# [LIST OF TASKS]
(a) Answer these from the Alabama unemployment announcement, one line each:
(i) What was Alabama's unemployment rate in August?
(ii) In what month and year was the state's rate last as low as 3.8%?
(iii) How many people were counted as employed in September?
(b) Copy the part of the Alabama unemployment announcement starting at "2,068,594 people were" and ending at "131,201 in September 2016.", word for word.

# [TEXT SHOWN]
———
Alabama’s Unemployment Rate Lowest in History at 3.8%
State at lowest unemployment rate in history; nearly 50,000 more Alabamians are working today than one year ago
MONTGOMERY – Governor Kay Ivey announced today that Alabama’s preliminary, seasonally adjusted September unemployment rate is 3.8%, down from August’s rate of 4.2%, and well below September 2016’s rate of 6.0%. The last time Alabama’s unemployment rate was this low was in April 2007, when it also measured 3.8%, the lowest rate in recorded history.
"We’ve been working extremely hard over the past six months to bring Alabama’s unemployment rate down, and today’s news shows that our efforts are paying off,” Governor Ivey said. "This is truly a historic day, as we announce that Alabama’s unemployment rate is the lowest it has ever been. When it comes to job creation, we are doing the right thing and momentum is on our side in Alabama. But, we won't let up and we will continue recruiting new businesses and encouraging existing firms to expand. We can’t and won’t slow down just because we’ve reached this milestone.”
2,068,594 people were counted as employed in September, compared to 2,057,360 in August, and 2,045,762 in September 2016. September’s rate represents 82,678 unemployed persons, compared to 90,756 in August and 131,201 in September 2016.
———
# [RECORDED DATA]

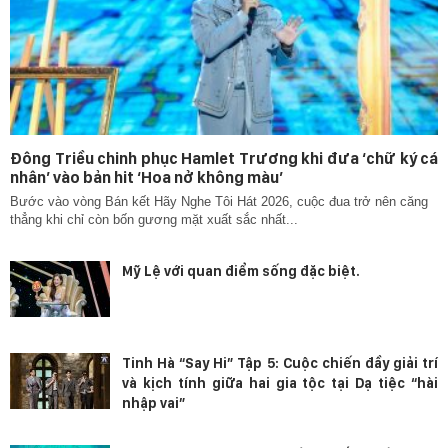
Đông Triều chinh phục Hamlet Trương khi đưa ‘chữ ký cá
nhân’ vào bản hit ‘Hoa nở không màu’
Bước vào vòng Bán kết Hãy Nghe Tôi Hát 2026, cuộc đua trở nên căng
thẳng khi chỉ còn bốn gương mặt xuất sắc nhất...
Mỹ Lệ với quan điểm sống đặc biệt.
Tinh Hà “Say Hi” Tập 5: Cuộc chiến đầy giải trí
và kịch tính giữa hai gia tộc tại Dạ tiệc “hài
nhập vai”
———
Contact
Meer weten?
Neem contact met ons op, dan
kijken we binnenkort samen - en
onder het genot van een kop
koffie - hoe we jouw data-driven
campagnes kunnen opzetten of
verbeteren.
———
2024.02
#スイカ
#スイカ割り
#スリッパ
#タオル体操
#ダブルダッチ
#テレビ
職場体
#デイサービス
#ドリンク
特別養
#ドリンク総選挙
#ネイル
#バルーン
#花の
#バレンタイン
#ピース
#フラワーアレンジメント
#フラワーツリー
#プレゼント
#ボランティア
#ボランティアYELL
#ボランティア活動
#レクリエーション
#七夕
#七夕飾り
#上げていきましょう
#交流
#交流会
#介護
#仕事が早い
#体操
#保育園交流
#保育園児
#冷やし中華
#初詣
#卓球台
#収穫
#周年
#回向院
———
# [ANSWER LIST]
(a)
(i) 4.2%
(ii) April 2007
(iii) 2,068,594

(b)
2,068,594 people were counted as employed in September, compared to 2,057,360 in August, and 2,045,762 in September 2016. September’s rate represents 82,678 unemployed persons, compared to 90,756 in August and 131,201 in September 2016.